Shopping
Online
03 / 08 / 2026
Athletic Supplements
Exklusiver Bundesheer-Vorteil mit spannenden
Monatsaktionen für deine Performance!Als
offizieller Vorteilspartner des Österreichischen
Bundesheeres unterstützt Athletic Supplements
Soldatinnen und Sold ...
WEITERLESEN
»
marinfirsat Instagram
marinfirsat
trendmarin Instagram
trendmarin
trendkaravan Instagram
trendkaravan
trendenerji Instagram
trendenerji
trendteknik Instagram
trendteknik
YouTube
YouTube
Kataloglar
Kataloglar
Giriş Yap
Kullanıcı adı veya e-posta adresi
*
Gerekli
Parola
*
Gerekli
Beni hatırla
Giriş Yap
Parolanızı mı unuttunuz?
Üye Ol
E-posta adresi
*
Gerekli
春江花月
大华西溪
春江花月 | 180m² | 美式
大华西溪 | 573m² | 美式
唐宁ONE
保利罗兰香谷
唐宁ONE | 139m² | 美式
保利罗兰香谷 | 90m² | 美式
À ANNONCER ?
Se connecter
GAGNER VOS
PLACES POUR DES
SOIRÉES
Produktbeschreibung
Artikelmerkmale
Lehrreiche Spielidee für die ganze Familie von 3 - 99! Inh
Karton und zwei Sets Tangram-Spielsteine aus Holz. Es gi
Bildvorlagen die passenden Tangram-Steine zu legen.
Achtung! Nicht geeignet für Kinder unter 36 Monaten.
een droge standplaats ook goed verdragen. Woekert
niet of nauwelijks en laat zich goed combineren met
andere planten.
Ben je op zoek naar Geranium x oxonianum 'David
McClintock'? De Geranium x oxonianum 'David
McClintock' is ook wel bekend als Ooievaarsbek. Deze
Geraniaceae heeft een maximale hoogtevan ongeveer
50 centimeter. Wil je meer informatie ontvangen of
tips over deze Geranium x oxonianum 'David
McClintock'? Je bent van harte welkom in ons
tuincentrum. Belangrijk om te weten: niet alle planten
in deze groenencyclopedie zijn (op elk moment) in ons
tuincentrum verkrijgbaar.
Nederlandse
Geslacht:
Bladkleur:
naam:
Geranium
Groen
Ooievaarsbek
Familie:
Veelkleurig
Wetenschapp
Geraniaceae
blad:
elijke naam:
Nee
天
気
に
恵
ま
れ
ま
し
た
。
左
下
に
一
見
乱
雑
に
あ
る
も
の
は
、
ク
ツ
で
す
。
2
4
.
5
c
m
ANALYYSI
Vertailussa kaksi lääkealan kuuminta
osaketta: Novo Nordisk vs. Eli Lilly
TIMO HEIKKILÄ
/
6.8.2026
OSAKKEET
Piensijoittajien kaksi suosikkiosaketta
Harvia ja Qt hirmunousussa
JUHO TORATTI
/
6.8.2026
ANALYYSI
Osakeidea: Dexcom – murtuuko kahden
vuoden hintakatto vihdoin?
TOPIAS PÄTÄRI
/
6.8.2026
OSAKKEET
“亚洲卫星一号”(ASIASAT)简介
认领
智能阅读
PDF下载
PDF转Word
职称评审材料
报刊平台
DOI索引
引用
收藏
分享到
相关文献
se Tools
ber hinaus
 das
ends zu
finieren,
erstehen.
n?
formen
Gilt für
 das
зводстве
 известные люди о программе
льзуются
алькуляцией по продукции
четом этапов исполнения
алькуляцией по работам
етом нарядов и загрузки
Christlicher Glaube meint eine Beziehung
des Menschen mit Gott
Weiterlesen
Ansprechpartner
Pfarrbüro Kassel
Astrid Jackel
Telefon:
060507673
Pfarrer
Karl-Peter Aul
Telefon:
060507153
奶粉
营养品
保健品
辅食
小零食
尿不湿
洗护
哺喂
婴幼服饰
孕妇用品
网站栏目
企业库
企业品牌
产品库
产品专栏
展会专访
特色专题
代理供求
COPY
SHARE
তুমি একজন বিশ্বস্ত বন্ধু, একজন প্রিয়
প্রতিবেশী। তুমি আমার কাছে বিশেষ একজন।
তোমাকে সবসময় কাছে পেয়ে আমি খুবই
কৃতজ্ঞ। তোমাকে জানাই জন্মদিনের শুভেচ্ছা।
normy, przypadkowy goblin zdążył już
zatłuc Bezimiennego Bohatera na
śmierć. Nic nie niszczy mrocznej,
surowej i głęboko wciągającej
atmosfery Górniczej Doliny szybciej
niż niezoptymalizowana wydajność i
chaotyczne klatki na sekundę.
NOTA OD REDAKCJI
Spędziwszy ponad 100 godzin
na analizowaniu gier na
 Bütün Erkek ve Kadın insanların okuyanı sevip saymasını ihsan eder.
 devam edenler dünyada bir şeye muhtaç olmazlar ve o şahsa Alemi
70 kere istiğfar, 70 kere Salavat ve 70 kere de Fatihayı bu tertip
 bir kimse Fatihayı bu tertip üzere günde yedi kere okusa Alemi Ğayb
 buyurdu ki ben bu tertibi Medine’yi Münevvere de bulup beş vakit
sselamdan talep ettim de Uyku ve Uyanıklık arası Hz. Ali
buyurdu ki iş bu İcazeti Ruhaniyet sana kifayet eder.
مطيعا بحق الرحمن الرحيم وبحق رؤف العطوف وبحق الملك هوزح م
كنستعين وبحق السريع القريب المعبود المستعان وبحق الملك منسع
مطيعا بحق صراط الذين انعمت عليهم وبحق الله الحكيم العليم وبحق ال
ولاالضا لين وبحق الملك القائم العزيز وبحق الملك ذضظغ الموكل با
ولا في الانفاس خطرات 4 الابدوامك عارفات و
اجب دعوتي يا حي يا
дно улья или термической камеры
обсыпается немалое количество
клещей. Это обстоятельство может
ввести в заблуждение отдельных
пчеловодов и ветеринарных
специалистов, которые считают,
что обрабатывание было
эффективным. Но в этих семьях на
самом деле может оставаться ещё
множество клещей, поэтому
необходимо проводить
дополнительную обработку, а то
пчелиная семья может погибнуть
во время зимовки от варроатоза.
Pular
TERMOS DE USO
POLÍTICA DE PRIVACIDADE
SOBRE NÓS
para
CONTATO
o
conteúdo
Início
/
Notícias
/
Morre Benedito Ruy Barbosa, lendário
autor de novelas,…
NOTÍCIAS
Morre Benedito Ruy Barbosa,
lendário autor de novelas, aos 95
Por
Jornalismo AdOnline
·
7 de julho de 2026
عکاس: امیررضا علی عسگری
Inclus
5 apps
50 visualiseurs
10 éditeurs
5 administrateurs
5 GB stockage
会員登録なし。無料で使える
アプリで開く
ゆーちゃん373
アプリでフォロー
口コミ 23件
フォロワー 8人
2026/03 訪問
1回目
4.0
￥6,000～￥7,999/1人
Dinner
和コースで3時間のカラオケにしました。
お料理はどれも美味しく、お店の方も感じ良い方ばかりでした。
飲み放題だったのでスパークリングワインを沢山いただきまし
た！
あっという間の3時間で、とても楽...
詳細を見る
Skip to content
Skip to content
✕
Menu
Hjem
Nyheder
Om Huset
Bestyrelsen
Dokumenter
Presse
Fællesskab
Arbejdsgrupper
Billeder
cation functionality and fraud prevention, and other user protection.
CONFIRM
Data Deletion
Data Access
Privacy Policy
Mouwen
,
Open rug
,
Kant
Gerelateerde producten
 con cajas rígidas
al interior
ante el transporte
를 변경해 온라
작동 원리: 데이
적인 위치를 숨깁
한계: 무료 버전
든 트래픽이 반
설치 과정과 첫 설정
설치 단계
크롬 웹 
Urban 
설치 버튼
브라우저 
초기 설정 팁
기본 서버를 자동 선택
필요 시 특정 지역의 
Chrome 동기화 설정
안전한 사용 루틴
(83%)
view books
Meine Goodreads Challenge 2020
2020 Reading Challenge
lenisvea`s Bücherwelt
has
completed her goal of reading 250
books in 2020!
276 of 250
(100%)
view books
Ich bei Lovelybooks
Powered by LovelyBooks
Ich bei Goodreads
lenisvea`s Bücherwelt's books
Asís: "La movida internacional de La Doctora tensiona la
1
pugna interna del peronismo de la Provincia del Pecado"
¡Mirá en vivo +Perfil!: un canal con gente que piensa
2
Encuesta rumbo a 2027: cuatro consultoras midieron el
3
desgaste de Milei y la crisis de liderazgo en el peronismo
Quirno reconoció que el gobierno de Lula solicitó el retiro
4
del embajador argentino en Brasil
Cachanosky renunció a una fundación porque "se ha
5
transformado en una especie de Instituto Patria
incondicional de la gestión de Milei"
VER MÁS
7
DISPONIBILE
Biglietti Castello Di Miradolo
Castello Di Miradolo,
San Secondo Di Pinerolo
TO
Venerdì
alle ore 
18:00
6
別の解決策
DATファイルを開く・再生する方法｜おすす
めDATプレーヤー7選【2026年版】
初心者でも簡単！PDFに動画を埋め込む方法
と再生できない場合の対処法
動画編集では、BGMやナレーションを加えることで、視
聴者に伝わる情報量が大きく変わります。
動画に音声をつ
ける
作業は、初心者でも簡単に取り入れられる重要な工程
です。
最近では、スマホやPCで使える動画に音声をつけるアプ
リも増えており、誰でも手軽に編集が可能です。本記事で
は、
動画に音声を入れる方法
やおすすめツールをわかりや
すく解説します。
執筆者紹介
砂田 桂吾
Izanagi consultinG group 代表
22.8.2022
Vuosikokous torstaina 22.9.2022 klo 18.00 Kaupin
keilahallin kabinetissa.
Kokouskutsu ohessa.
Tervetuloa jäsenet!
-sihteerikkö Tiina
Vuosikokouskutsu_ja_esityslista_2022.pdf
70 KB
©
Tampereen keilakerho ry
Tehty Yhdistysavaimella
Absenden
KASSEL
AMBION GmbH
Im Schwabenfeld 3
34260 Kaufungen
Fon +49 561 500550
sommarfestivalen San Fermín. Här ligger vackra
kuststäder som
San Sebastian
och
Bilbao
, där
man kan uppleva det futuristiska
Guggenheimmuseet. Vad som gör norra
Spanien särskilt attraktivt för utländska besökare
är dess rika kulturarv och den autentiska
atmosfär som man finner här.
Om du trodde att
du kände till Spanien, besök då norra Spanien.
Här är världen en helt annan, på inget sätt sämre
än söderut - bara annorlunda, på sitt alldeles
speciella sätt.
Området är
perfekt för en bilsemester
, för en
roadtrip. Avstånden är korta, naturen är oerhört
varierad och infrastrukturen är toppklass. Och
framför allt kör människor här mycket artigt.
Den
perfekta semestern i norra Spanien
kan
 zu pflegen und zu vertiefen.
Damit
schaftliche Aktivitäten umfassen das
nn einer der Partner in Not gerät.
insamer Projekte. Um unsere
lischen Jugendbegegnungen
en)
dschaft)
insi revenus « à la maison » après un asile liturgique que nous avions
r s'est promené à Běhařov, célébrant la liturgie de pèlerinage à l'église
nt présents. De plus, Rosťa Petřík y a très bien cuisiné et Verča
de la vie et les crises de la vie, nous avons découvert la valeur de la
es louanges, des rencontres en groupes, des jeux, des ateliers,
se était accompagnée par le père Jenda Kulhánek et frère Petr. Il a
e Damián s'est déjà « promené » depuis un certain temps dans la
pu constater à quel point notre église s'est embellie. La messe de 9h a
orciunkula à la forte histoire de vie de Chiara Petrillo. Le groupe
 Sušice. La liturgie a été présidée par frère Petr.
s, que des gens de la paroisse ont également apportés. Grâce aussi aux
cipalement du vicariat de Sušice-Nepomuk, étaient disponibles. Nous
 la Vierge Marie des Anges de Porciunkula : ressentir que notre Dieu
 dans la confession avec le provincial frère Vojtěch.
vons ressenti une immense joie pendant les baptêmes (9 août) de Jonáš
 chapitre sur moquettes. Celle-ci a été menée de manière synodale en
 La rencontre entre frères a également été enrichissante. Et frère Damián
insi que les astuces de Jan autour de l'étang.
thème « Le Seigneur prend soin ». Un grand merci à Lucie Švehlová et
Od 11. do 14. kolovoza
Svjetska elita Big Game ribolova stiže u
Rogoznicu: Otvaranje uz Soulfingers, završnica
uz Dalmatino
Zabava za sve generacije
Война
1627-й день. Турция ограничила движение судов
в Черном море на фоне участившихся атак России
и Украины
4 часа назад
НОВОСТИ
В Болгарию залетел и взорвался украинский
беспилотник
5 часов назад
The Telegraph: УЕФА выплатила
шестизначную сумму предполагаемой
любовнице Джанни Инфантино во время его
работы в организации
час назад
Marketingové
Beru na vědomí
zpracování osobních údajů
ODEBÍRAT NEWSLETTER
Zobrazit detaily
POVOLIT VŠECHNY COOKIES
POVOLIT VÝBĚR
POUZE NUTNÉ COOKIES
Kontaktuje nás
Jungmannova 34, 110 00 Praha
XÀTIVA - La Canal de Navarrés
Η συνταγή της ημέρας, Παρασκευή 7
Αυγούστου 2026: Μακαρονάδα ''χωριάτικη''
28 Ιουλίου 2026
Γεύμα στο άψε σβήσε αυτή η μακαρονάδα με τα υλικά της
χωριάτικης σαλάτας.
....................
What the task asks →
Return the entries exactly through the "Bildvorlagen die passenden" line.

Exercise solution →
Shopping
Online
03 / 08 / 2026
Athletic Supplements
Exklusiver Bundesheer-Vorteil mit spannenden
Monatsaktionen für deine Performance!Als
offizieller Vorteilspartner des Österreichischen
Bundesheeres unterstützt Athletic Supplements
Soldatinnen und Sold ...
WEITERLESEN
»
marinfirsat Instagram
marinfirsat
trendmarin Instagram
trendmarin
trendkaravan Instagram
trendkaravan
trendenerji Instagram
trendenerji
trendteknik Instagram
trendteknik
YouTube
YouTube
Kataloglar
Kataloglar
Giriş Yap
Kullanıcı adı veya e-posta adresi
*
Gerekli
Parola
*
Gerekli
Beni hatırla
Giriş Yap
Parolanızı mı unuttunuz?
Üye Ol
E-posta adresi
*
Gerekli
春江花月
大华西溪
春江花月 | 180m² | 美式
大华西溪 | 573m² | 美式
唐宁ONE
保利罗兰香谷
唐宁ONE | 139m² | 美式
保利罗兰香谷 | 90m² | 美式
À ANNONCER ?
Se connecter
GAGNER VOS
PLACES POUR DES
SOIRÉES
Produktbeschreibung
Artikelmerkmale
Lehrreiche Spielidee für die ganze Familie von 3 - 99! Inh
Karton und zwei Sets Tangram-Spielsteine aus Holz. Es gi
Bildvorlagen die passenden Tangram-Steine zu legen.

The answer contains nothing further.